Igor Fogaš - Ivo Hlobil
Oplakávání od brněnských minoritů: restaurování a interpretace
Restoration work on the late gothic Mourning of Christ (ca 1500) belonging to the Franciscans in Brno is nearing completion. The large wood carving is made out of four solid blocks of linden wood and several small additional pieces. The full depth of the relief is expressively carved. Restoration work revealed that in places the relief had been altered for ideological reasons. The body of Christ was originally covered by the mantle of the Virgin. At the wishes of an unknown 'reviser', probably sometime in the Baroque period, the mantle was remodelled with plaster to make it look like Christ's own garment. In 1999 Kaliopi Chamonikola highlighted the grandness of the composition with its twelve figures. She dated it to around the year 1510. She identified Albrecht Dürer's print The Turkish Family (B. 85) as the model for the man with the turban on the left side of the relief. It is of course also astonishing to find that the Franciscans in Brno agreed with Dürer's unusual approach of placing the figure of Christ directly on the ground without a sheet beneath him (see Dürer's Mourning of the Dead Christ from The Great Passion).
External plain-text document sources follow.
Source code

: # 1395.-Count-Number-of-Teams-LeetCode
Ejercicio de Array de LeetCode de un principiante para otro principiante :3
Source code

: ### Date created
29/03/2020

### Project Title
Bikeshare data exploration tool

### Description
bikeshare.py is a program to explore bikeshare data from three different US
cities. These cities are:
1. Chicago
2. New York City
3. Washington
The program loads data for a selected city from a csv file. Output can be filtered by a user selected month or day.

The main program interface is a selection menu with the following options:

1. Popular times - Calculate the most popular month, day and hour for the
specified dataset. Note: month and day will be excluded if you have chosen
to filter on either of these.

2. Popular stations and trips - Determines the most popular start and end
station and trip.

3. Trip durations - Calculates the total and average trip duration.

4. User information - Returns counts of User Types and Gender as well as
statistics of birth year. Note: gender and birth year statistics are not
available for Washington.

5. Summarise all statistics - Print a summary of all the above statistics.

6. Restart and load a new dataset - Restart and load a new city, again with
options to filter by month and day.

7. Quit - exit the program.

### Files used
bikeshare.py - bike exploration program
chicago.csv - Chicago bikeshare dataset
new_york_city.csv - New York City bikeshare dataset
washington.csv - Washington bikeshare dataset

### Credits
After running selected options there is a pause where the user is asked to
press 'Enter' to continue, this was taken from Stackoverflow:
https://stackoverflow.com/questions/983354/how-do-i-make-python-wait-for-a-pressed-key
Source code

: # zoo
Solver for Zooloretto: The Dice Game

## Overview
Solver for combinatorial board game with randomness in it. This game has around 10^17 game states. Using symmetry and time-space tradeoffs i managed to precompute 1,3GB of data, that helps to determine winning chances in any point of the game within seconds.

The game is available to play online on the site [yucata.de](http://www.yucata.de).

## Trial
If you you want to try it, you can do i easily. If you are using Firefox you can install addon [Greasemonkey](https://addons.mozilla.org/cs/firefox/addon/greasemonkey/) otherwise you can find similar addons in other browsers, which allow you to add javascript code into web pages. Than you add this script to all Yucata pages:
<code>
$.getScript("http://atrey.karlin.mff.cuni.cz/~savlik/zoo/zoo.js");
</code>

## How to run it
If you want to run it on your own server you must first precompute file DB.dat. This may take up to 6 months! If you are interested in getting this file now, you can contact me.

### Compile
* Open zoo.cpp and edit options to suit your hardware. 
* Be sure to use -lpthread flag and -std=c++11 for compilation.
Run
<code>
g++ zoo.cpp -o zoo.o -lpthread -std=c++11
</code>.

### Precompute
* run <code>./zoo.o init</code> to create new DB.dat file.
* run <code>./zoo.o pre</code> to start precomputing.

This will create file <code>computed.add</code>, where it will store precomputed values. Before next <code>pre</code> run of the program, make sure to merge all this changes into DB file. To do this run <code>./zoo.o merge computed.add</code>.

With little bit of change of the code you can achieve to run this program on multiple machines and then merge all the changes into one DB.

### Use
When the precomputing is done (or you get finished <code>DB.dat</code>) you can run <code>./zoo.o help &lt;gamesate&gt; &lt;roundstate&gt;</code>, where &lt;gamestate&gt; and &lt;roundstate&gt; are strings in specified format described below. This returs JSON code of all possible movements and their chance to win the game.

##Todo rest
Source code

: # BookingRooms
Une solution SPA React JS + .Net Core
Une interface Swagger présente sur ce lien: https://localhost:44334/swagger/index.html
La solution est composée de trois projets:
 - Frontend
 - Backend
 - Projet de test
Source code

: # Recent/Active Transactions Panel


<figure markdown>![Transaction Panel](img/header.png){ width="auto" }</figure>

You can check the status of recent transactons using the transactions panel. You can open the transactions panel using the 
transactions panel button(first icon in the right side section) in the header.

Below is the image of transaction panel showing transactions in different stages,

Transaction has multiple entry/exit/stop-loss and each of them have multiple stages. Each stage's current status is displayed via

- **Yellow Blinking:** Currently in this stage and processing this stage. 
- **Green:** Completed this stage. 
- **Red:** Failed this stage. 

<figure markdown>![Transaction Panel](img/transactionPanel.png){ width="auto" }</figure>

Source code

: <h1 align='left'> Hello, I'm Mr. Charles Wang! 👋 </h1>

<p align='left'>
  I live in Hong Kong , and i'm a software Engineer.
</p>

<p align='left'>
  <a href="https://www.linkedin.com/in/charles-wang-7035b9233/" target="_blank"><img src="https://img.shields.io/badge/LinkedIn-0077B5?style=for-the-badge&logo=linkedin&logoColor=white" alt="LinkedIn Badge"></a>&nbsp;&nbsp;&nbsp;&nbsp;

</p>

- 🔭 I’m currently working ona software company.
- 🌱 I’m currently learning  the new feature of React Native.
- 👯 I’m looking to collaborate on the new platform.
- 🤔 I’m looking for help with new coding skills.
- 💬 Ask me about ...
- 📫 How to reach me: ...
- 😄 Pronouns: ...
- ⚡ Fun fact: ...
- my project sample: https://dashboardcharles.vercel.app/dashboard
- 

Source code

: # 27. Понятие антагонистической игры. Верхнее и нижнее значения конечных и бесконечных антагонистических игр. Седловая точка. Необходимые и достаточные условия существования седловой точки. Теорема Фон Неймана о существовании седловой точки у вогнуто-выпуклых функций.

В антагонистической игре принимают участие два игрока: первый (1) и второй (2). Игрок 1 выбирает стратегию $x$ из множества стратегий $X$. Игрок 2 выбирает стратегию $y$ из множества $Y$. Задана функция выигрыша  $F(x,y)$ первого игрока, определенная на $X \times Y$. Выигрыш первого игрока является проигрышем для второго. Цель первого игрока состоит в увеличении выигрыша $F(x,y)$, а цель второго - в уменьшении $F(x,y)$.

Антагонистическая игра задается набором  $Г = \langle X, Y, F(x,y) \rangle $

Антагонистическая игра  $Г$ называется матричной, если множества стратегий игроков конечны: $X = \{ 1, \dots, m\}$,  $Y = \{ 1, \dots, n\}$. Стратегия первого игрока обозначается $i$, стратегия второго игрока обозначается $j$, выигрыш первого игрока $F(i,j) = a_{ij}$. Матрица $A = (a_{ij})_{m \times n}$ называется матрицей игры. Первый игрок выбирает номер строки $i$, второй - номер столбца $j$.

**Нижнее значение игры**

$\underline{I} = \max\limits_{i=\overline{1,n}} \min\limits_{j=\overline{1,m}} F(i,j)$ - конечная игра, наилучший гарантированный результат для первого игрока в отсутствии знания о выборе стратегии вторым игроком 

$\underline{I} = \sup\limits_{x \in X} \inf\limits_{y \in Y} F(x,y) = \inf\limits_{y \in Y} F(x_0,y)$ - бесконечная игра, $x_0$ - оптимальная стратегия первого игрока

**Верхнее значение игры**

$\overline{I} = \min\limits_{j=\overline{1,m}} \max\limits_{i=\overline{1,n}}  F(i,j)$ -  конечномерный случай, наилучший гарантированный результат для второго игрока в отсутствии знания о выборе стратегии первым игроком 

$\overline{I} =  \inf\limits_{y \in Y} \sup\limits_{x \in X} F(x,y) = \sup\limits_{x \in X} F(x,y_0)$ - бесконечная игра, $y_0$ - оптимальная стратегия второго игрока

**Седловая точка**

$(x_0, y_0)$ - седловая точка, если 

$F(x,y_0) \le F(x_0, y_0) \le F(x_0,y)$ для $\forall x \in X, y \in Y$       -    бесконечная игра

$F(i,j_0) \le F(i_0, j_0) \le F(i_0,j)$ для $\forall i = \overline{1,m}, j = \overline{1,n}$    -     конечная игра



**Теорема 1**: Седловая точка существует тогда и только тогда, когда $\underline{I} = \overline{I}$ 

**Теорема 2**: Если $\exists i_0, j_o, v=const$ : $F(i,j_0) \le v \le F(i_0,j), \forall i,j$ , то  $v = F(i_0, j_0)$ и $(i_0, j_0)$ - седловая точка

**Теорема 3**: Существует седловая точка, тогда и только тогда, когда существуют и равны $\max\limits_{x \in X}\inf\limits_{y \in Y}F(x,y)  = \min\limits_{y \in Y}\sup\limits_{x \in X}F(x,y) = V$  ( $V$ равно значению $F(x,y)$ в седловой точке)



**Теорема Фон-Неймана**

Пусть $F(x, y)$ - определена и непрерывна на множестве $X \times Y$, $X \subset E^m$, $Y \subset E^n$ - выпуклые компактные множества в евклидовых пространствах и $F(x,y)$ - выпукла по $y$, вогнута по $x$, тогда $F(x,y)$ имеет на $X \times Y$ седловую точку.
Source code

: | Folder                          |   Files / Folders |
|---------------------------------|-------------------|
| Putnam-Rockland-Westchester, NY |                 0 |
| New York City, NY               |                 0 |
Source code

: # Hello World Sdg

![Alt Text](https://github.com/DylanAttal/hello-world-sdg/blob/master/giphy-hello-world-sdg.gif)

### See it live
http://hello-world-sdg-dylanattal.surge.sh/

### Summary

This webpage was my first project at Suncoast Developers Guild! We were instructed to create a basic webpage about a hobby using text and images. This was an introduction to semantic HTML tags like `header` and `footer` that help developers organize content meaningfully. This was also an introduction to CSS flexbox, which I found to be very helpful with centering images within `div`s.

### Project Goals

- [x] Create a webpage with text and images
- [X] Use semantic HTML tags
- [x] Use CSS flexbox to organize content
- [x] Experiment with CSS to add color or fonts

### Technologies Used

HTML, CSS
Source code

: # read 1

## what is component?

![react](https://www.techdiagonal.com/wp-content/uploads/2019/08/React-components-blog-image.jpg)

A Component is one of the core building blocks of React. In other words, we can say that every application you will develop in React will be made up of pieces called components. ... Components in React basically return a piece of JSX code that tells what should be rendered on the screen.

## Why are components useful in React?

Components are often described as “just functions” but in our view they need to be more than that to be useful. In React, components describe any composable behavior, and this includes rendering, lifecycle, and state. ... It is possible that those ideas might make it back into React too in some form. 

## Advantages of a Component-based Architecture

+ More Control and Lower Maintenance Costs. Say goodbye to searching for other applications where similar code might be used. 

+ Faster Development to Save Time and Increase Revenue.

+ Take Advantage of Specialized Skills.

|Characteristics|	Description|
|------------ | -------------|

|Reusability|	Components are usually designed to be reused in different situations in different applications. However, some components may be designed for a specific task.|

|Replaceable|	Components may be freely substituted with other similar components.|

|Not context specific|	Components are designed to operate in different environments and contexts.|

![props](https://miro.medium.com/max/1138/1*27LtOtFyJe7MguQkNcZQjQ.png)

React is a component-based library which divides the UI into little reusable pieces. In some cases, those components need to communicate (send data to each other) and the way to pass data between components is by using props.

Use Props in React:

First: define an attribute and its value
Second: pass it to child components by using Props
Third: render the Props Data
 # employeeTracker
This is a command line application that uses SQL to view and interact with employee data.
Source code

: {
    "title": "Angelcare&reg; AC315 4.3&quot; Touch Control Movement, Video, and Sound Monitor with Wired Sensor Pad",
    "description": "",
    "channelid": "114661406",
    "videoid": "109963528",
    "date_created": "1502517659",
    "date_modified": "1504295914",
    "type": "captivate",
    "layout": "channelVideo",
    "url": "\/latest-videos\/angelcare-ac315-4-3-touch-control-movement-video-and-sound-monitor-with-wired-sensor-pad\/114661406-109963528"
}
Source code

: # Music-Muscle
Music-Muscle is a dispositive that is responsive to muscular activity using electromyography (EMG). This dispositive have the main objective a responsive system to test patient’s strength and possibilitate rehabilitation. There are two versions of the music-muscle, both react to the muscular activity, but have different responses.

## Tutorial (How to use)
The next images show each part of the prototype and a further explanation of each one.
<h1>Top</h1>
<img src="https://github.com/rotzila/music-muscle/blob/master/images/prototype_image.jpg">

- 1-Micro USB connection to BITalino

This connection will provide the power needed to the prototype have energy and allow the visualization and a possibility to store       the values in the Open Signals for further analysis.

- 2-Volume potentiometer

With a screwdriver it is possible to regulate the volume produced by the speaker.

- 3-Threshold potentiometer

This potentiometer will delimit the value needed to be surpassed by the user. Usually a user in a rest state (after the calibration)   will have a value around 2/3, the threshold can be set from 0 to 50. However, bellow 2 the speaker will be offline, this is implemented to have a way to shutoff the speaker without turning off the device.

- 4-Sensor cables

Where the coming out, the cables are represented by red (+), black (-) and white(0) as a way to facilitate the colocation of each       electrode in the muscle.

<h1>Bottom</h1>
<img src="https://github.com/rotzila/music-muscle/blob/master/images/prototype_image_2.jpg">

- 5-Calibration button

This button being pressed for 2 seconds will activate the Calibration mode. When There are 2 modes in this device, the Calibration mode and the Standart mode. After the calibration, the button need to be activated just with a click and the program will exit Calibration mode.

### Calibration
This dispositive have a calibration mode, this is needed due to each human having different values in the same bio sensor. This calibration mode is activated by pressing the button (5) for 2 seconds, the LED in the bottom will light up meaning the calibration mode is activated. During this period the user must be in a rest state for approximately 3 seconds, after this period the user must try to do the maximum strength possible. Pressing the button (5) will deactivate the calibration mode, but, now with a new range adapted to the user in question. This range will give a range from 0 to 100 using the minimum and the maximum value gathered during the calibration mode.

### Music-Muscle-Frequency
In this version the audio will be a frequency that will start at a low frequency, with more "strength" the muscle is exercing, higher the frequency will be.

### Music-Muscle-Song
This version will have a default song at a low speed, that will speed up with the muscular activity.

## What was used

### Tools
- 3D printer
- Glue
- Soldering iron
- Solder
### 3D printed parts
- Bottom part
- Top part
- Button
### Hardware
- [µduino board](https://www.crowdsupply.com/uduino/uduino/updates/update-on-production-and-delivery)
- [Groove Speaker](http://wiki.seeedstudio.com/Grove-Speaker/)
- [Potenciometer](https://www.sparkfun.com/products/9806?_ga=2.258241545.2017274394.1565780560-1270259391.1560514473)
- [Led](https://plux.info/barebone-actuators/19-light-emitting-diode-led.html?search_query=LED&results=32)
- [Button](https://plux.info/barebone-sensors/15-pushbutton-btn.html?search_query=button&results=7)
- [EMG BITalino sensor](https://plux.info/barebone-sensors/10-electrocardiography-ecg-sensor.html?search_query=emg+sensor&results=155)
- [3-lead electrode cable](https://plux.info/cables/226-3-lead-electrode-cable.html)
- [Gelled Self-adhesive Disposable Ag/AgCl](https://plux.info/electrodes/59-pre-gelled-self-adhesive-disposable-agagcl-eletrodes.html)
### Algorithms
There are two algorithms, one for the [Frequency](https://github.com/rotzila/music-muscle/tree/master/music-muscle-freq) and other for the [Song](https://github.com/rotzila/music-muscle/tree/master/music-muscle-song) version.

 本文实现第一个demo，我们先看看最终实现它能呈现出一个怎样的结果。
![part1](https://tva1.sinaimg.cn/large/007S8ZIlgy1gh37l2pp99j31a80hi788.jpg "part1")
It is from there also that the Brno relief borrowed the veiling of Christ's body with the Virgin's scarf. A third similarity is that like Dürer's print B. 13 the Brno relief portrays Christ with smoothly shaved temples (unlike in Dürer's other prints), thus rejecting this reminder that Jesus was a Jew. He moreover added five more figures than in Dürer's print. Twelve is the largest number of figures in any late Gothic central European relief of the Mourning. And there are other thematic innovations. Because of the tension placed on Christ's body before the Crucifixion the insteps of Christ's feet are depicted as swollen below the nail rather than above, as gravity would have dictated. Rare surviving Crucifixes with this detail are most often found among the sculptural work of Veit Stoss. The Dürer print provides an indication of the date after which the Brno relief could have been created. Dürer's Turkish Family (B. 85) is usually dated to around 1496, The Mourning B.13 to around 1497-1498, and the Great Passion as a whole was completed in 1510-1511. A dating of the Brno relief to around 1500 means it can be deemed the first ever Czech example of the use of Dürer's print as a model.